What the exercise asks
Reproduce exactly the stretch of lines running from the line with "part: (145, 1331) -> (115, 1054), size x0.62" to the end of the entries below.

Source records
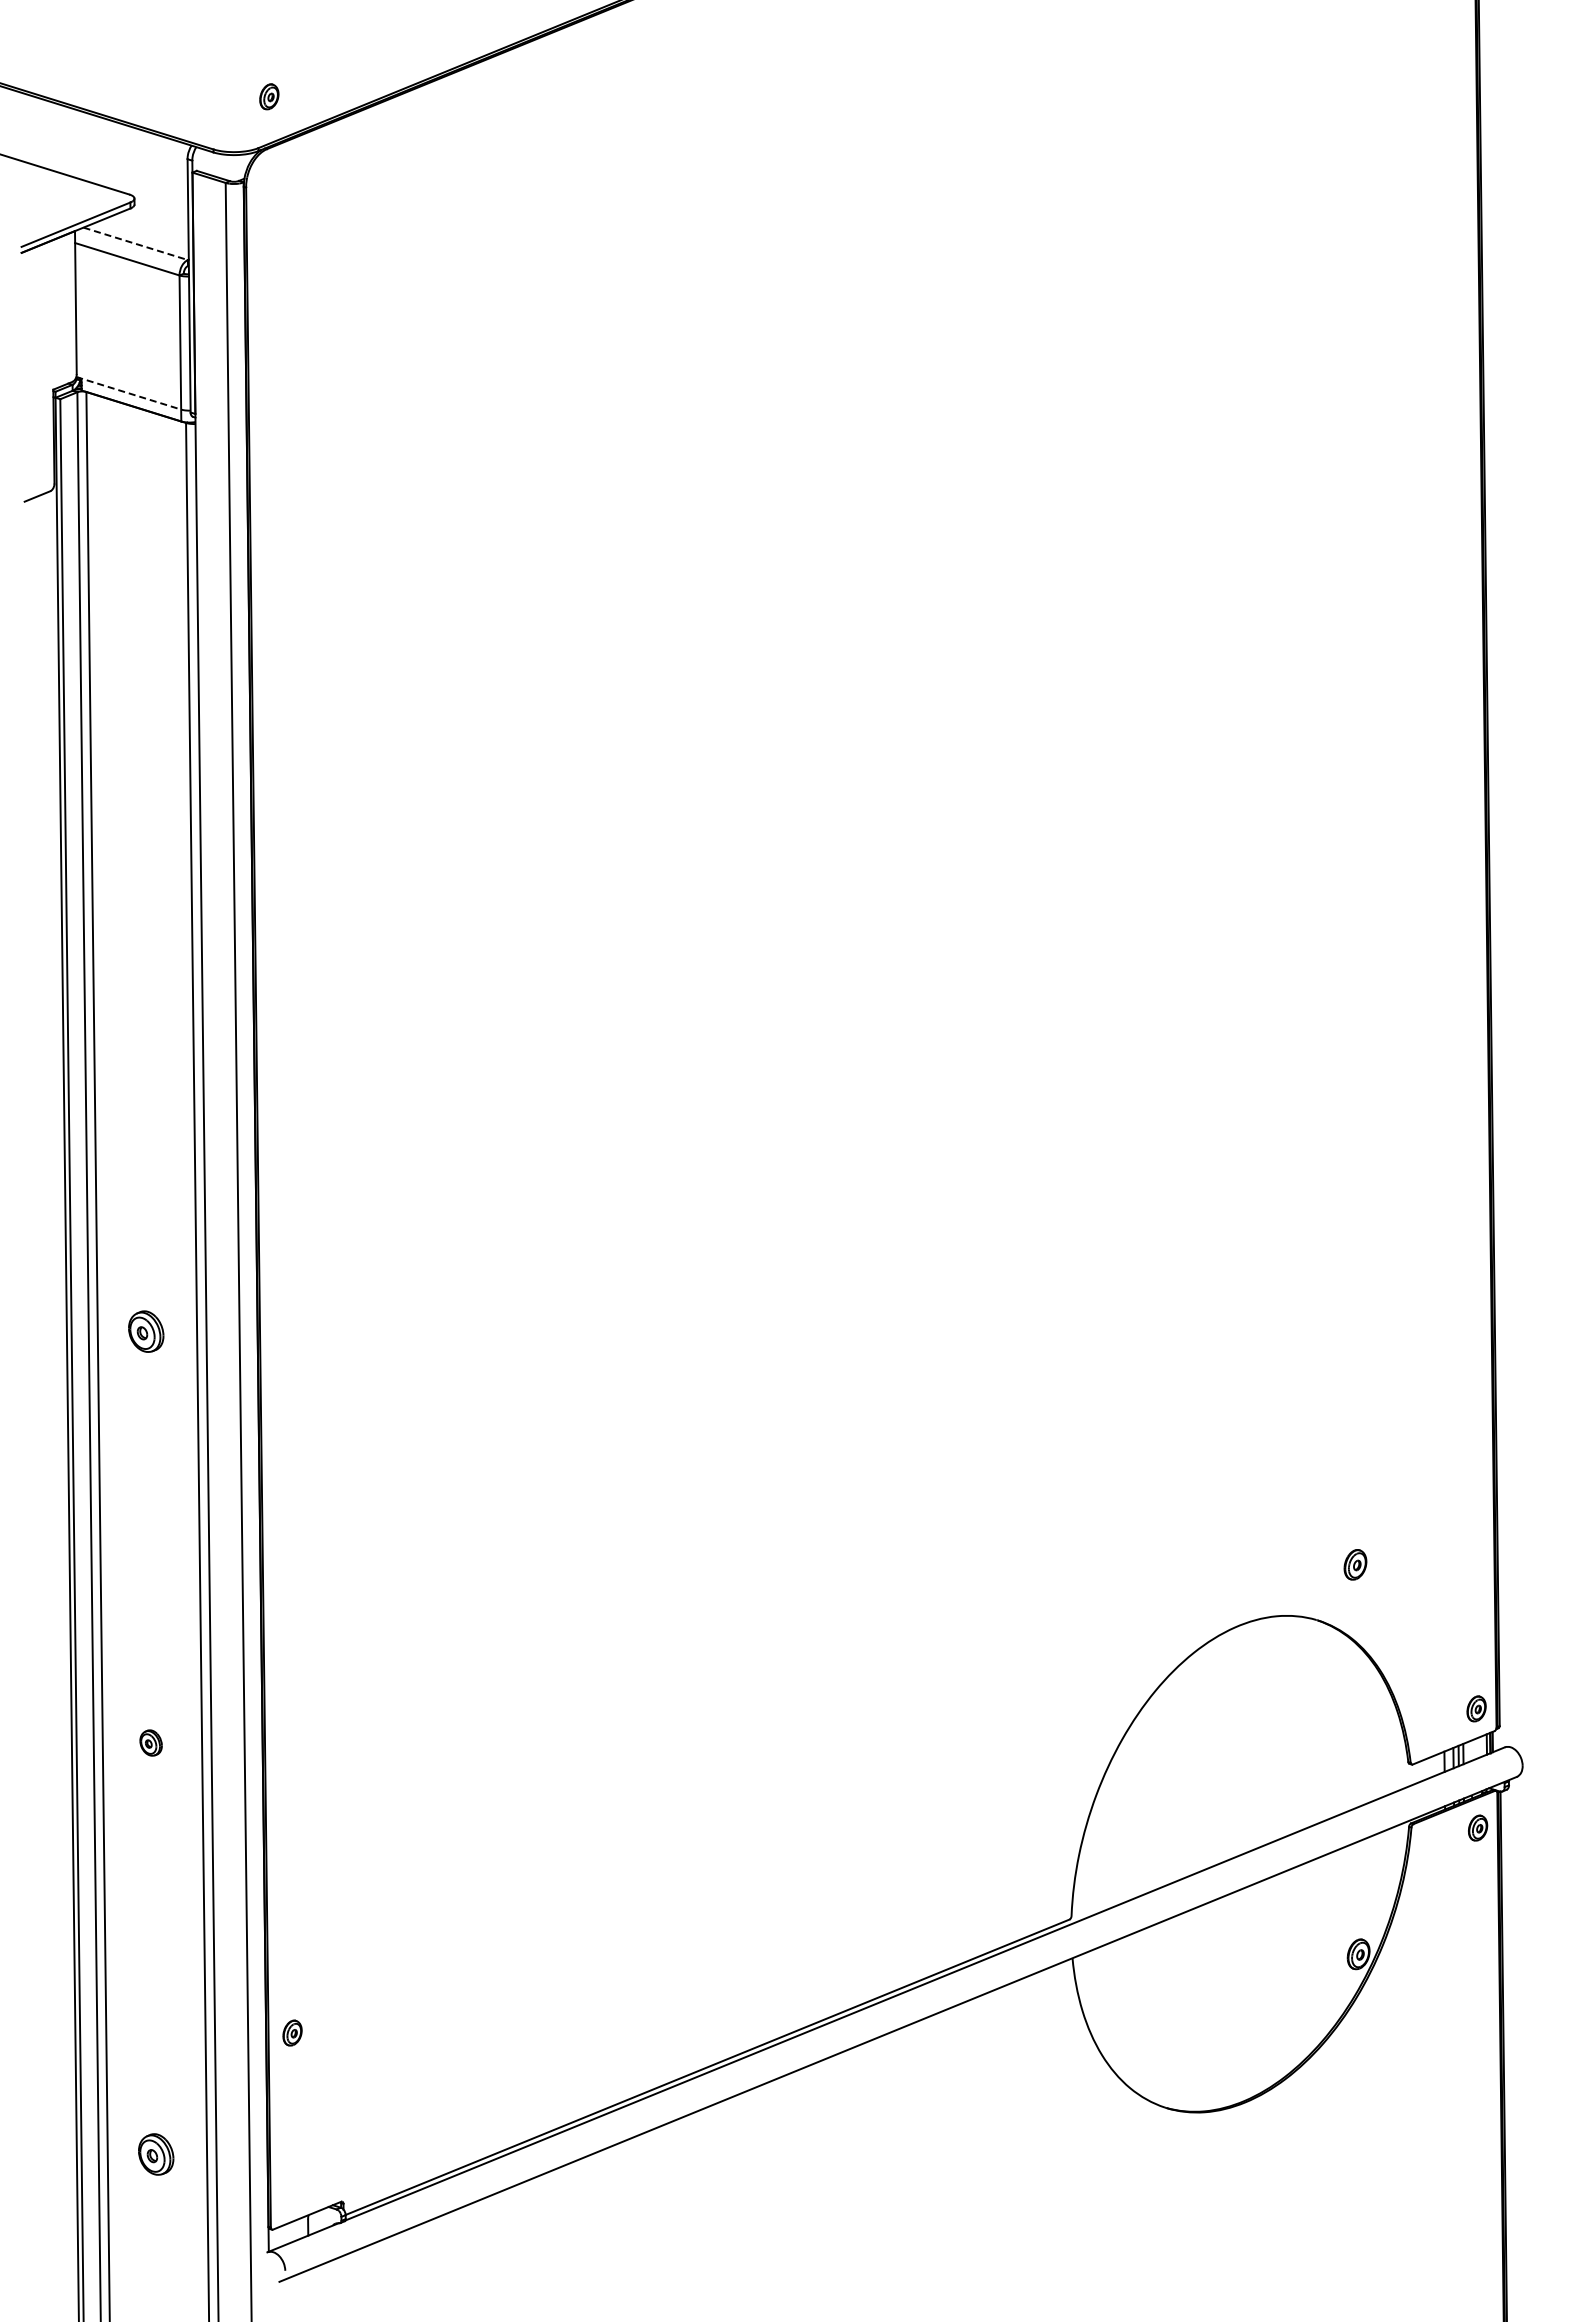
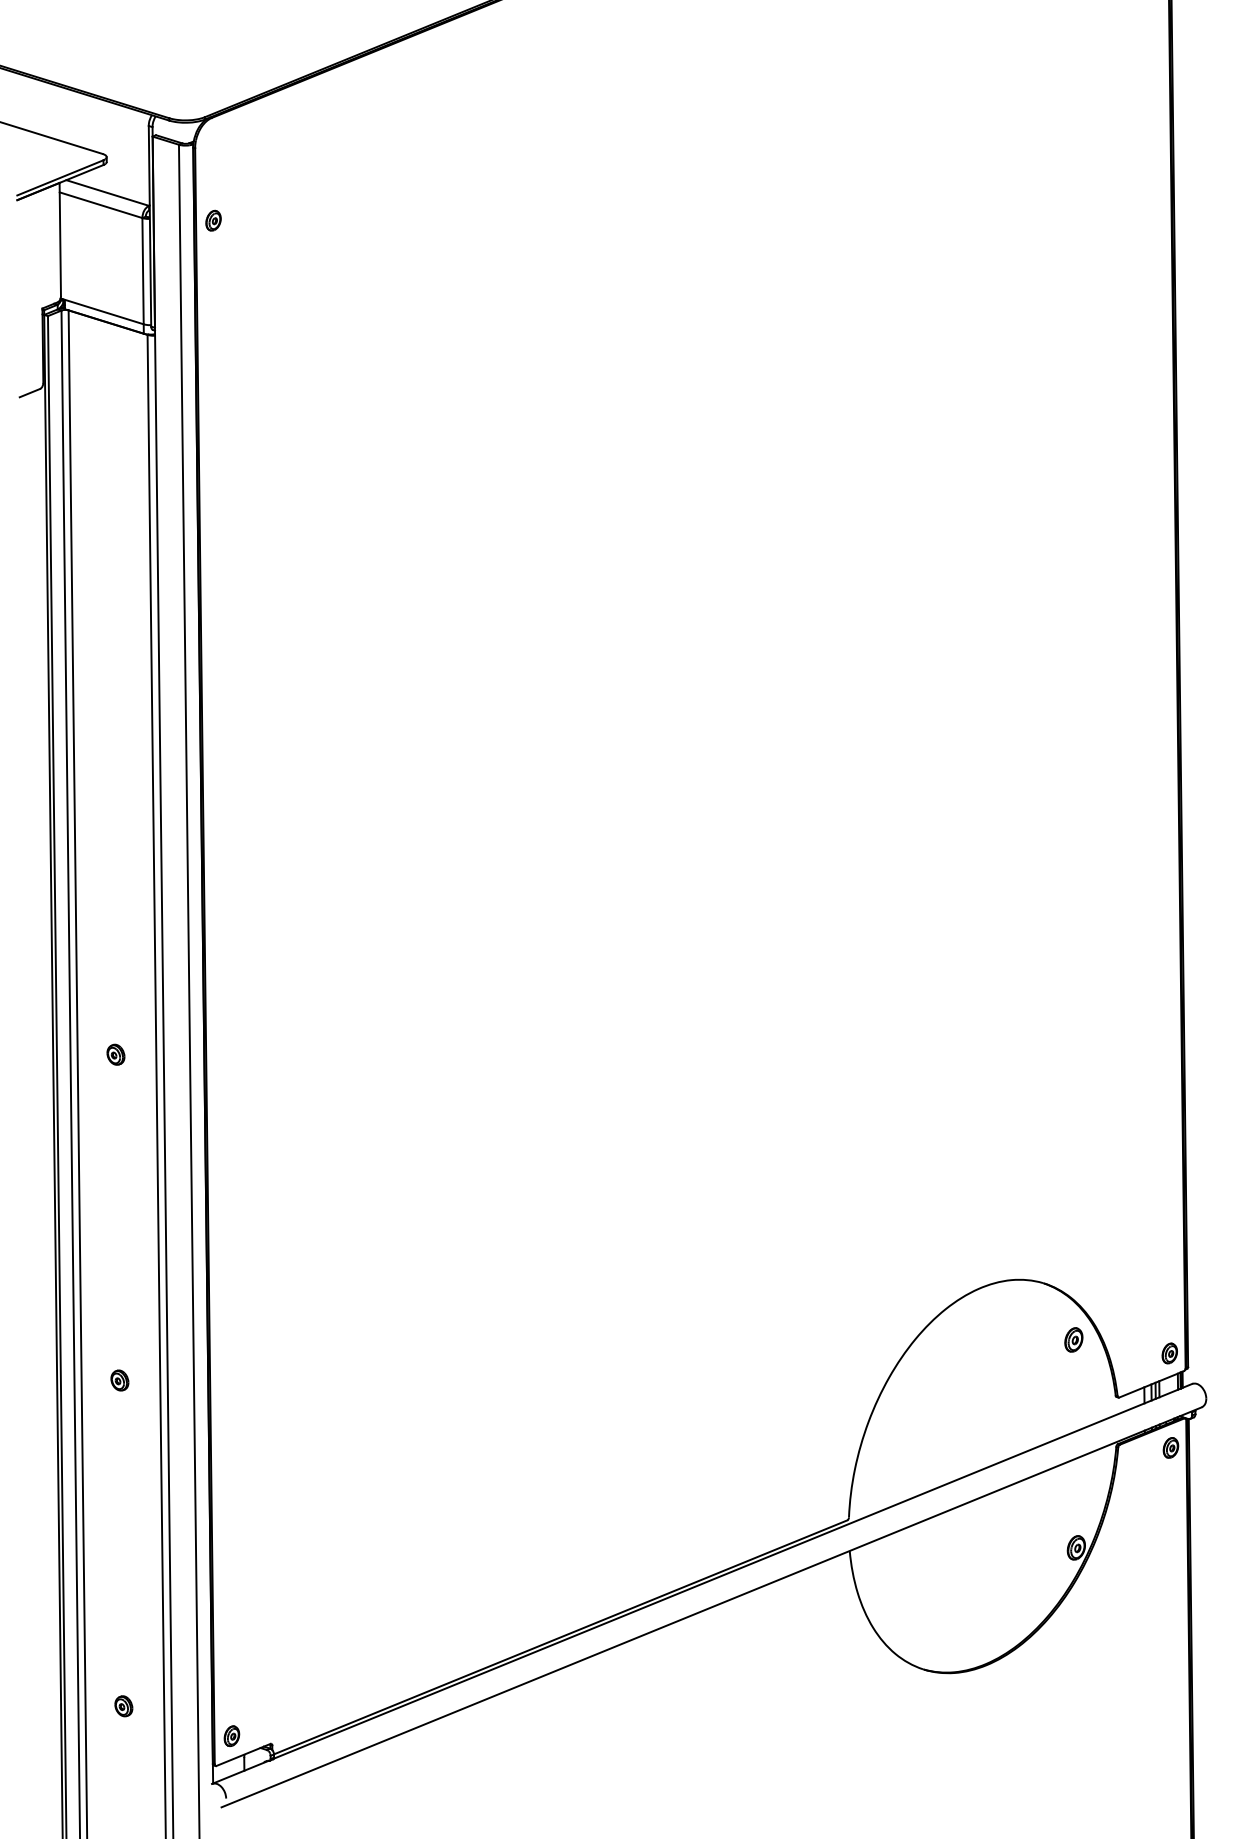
part: (269, 96) -> (213, 220), moved
line: (135, 243) -> (107, 192), dashed -> solid
line: (128, 393) -> (101, 311), dashed -> solid
part: (145, 1331) -> (115, 1054), size x0.62
part: (1355, 1564) -> (1073, 1339), moved
part: (292, 2032) -> (231, 1735), moved
part: (155, 2153) -> (123, 1705), size x0.62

Answer to this problem
part: (145, 1331) -> (115, 1054), size x0.62
part: (1355, 1564) -> (1073, 1339), moved
part: (292, 2032) -> (231, 1735), moved
part: (155, 2153) -> (123, 1705), size x0.62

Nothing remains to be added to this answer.